Seeking Feedback: Out-of-Core Multimodal Alignment Pipeline (Neuropixels + BIDS fMRI + Video)

Category : Software / Pipeline

Hello Everyone,

As for my studies I am currently a Bachelor student in Computer Science and my research interests are in high performance computing and neuroinformatics. I have been investigating the memory constraints of loading and registration of huge multi gigabyte sets (for example Allen Neuropixels) together with behavioral video and BIDS compliant fMRI.

To overcome typical RAM constraints in multimodal synchronization I have created and released as open-source an architectural prototype: NeuroAlign

The fundamental methodology employs:

Operating System-Level Memory Mapping: Overcoming the traditional memory allocation with zero-copy mmap for binary ephys files and nibabel proxy objects for NIfTI files.
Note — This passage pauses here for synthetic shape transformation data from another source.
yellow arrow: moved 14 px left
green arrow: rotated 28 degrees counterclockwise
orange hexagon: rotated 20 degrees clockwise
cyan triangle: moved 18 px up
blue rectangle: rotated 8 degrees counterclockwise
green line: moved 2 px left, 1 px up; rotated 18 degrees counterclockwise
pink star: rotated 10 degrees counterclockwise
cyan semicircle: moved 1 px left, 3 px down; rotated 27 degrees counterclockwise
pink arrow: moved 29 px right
Scheduled Temporal Coordination: An Object-Oriented (via Python Abstract Base Classes) design for the mathematical alignment of different sampling rates (30kHz vs 60 frames per second) to a single event-oriented timeline.

Data Persistence: Converting the synchronized data segments into HDF5 format for subsequent machine learning processing.
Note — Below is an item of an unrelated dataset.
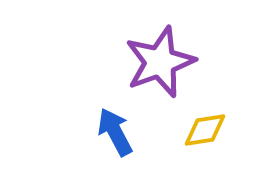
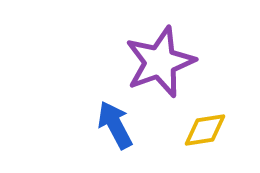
blue arrow: moved 7 px up
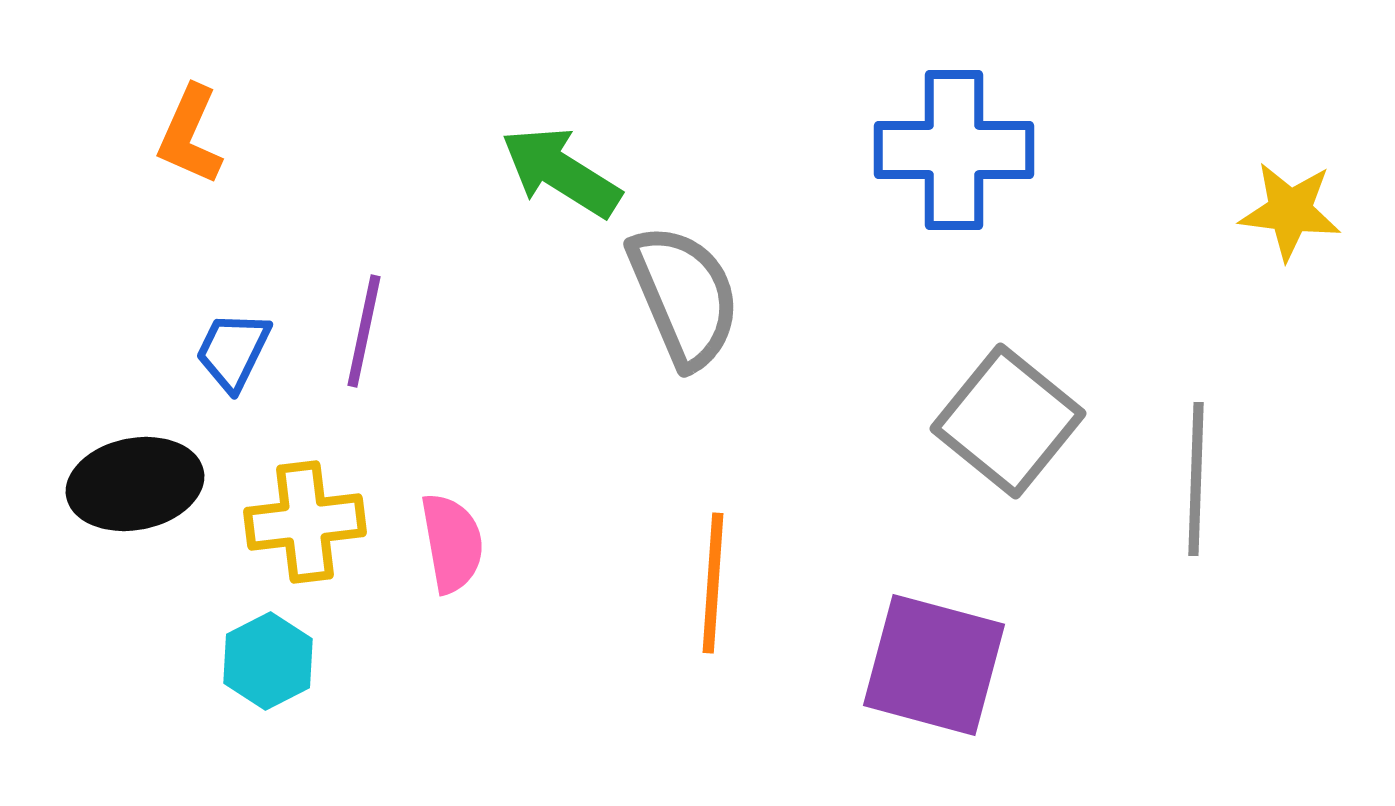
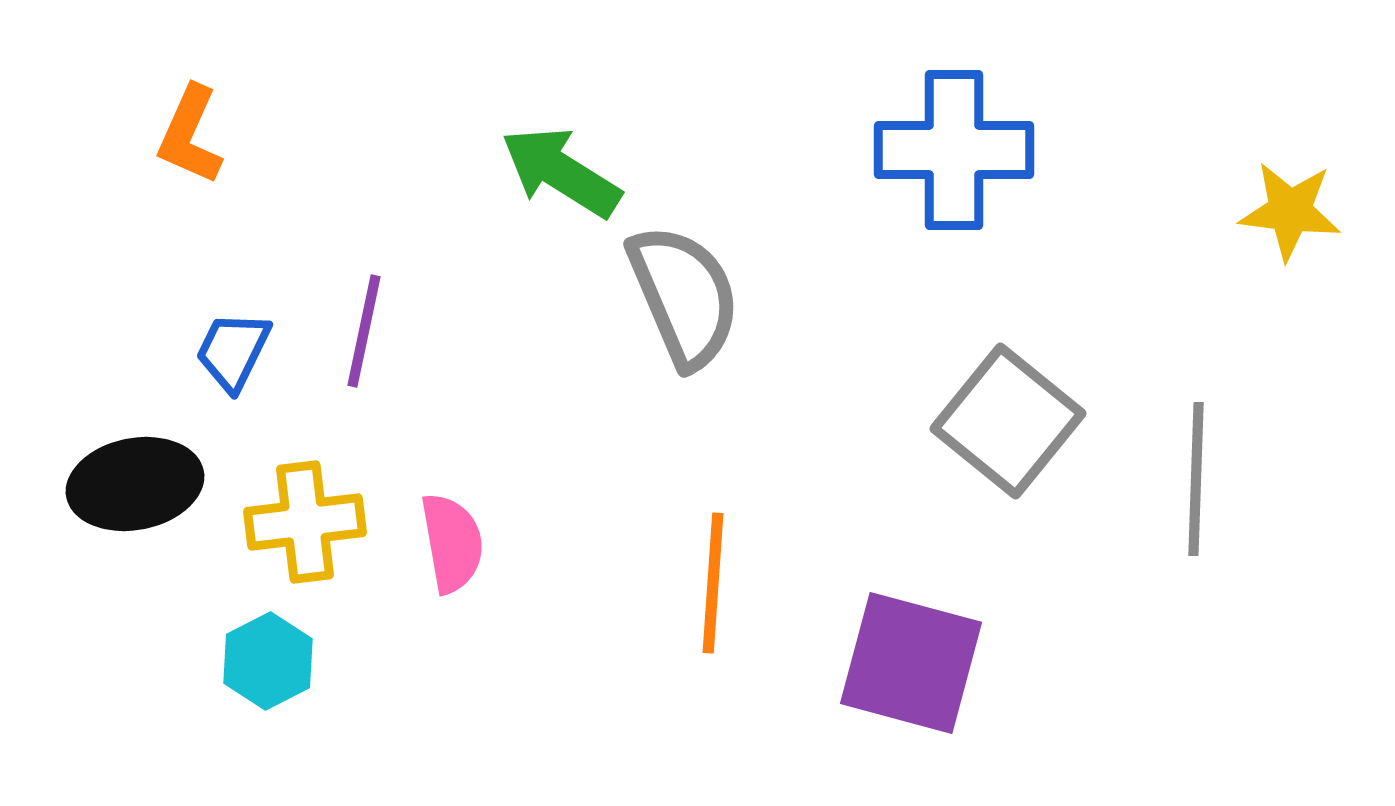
purple square: moved 23 px left, 2 px up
The package includes a CLI for testing and is fully BIDS-aware for TR extraction.

Repository: GitHub - BitForge95/High-Performance-Neuro-Data-Pipeline: A high-speed Python bridge for Experanto designed to align massive neural recordings (like Neuropixels) with behavioral data. Using OOP and memory-mapping, it handles datasets larger than RAM, automating multimodal synchronization and complex filtering. Built for scalable neuro-AI research. · GitHub

Created it, in part, to investigate the building parameters given in the ecosystem of the Experanto project, but I want to make it as good as possible for general use.

Any input from developers dealing with out-of-core data pipelines right now would be very much appreciated. Particularly:

Are there any other temporal edge cases in BIDS temporal metadata besides standard TR that I should be aware of in the loader?

What is the community doing about floating point precision drift when time aligning 30kHz data over long periods of time?

Thank you for your time and any insights you can provide.

RepetitionTime may not always be defined, for example, in sparse acquisition paradigms. I’m not sure if there’s any value to those data in your use case; you may only need to be aware of them enough to raise an informative error when you encounter them. (See Magnetic Resonance Imaging - Brain Imaging Data Structure 1.11.1 for the different cases.)

Hi @effigies,

Thank you so much for taking the time to reply and for pointing me toward the 1.11.1 spec.

Because the synchronizer relies on a continuous event timeline, a missing RepetitionTime would have definitely caused a math failure downstream. I have just pushed an update to the repository that explicitly checks for this edge case during the BIDS JSON parsing. It now safely halts execution and raises an informative ValueError alerting the user that sparse acquisitions are not yet supported for continuous alignment.

Thank you for the guidance.

My pipeline currently exports to HDF5. But for massive datasets like the Brain Wide Map, are most teams still sticking with local HDF5 and NWB files, or moving toward cloud-native formats like Zarr?

I would love to know what the community prefers for production right now.